The trigger for this loose string was a recent request on the HPA list serve for books to help girls make selections of boyfriends and mates that do not cause pain and suffering. I would love to see such a book. My candidate would be Sexual Excitement by Robert Stoller, but this is hardly suitable material for a young woman, focused as it is on the necessarily perverse and dangerous aspects of sexual excitement. This is a generic issue in my therapy practice (I am now in my 35th year). Why do girls and young women like bad boys? What is the theory? This of course goes to Freud’s famously unanswered question, “What do women want?” What is a bad boy? The common clinical presentation is a woman, usually in her 20’s but not always, who has been treated badly, sexually or financially exploited, been the subject of infidelity, or worse. I see lots of attractive, bright women who have loser boyfriends who do not even go to work. Lots of recently divorced women who are confused about what to do next in terms of the opposite sex. Of course the issue applies to boys too, but let’s keep the question focused. So what’s the theory? In my view the answer is not easy to come by. I have explored just about every angle with my female patients. Find a guy who is not like dad? find a guy who needs to be redeemed by the power of the woman’s goodness (a test of her fundamental worth as a person)? Like a bad boy simply for the thrill and danger of rejecting parental constraints? Of course there is evolutionary theory. There is also Harvile Hendrix and his very usable approach to seeking and finding love.

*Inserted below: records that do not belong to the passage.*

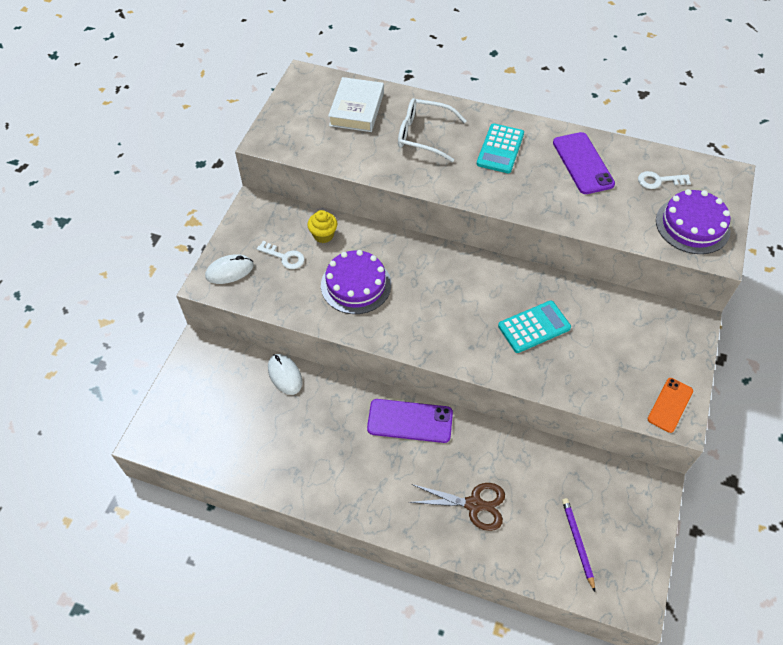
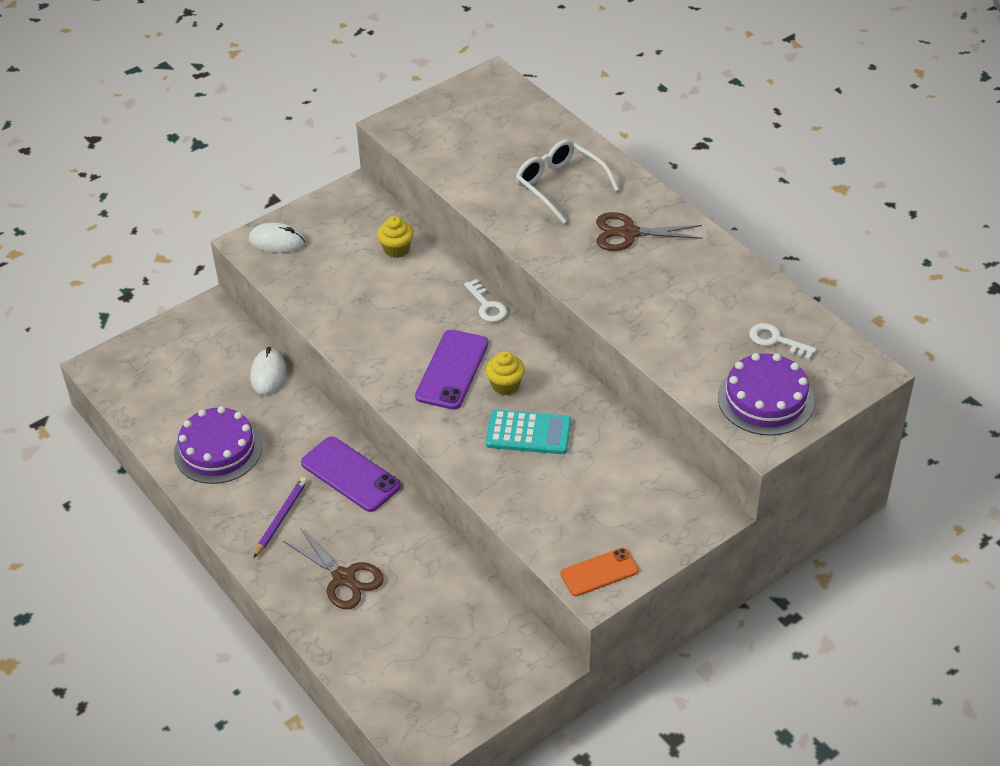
camera: 35 degrees right, 10 degrees down
white key [257,241,304,269] -> white key moved to [464,279,507,322]
purple cake [321,250,391,314] -> purple cake moved to [174,406,262,484]
white book [328,77,384,132] -> none
turquoise calculator [476,123,524,173] -> brown scissors [596,212,703,251]
purple phone [553,132,615,194] -> purple phone moved to [415,330,488,410]
purple pencil [562,498,595,592] -> purple pencil moved to [254,477,308,558]
none -> yellow cupcake [486,351,525,395]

There is Ethel Person’s wonderful Dreams of Love and Fateful Encounters. Maggie Scarf’s books are quite good (Intimate Partners, for example). We have even gone so far as to read and consider William Blake’s Songs of Innocence and Experience, since the patient often presents after a disillusionment and painful fall from innocence. I monitor the professional journals and popular press (the Atlantic, NY Times, New Yorker, New York Review of Books, and Harpers often follow the state of American marriage) for clues.

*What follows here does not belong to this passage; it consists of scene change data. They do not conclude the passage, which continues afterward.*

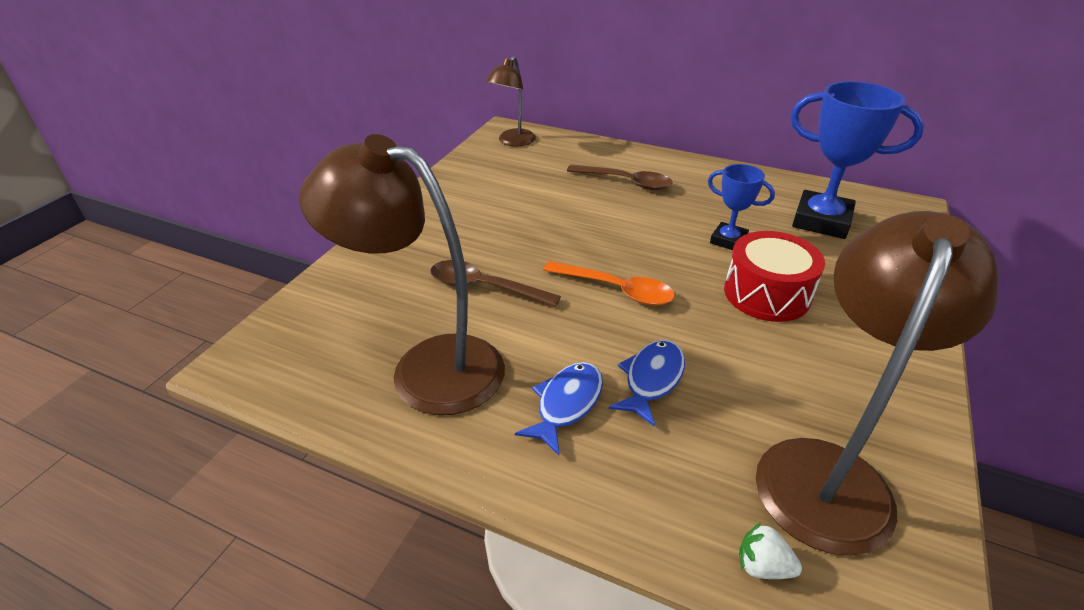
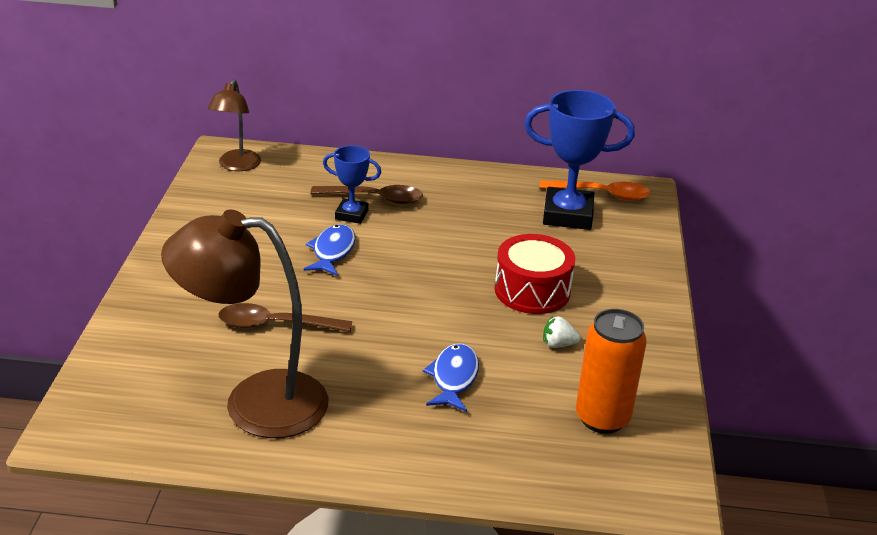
camera: 20 degrees left, 5 degrees down
blue fish [515,362,603,455] -> blue fish moved to [304,224,356,276]
orange spoon [543,261,675,306] -> orange spoon moved to [540,180,650,201]
blue trophy [708,164,775,250] -> blue trophy moved to [323,146,381,224]
white strawberry [739,522,802,579] -> white strawberry moved to [543,316,580,348]
brown lamp [756,211,998,556] -> orange can [576,309,647,434]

So my loose tangent off this is Stoller’s Sexual Excitement, the work of Laura Kipnis, and the recent Mating in Captivity. As a therapist who got trained and practiced in the last quarter of the 20th century, I came under the influence of a therapeutic ideology, definitely feminist informed, that the key to a healthy sexual relationship during marriage was based in the relationship. Sexual pleasure and interest were based in the marital friendship, equality in power relations (empowerment of women in the marital relationship), better communication, asking for what you want, and “intimacy.” This typically involved getting men to be better listeners and the couple to develop a strong friendship (this is the basis of Gottman’s approach–the most popular couples therapy ideology around today). Dissatisfied females typically drove the agenda (most divorces are initiated by women). Why do women lose their sexual interest after the birth of their first child? A common cause of marital failure occurs after the onset of parenthood. What do marital partners “stray” when the costs are so draconian? Now these writers come along and say the that friendship and safety is a killer of sexual interest! Who wants to have sex with a friend? Sex becomes a boring routine (why do you suppose that is the most common theme in the magazines next to the check out counter in the grocery store? Who buys these magazines?) They have upended the whole ideology. What I have been doing with my patients is wrong? So what do you tell a girl or young woman knowing the complexity of motivations?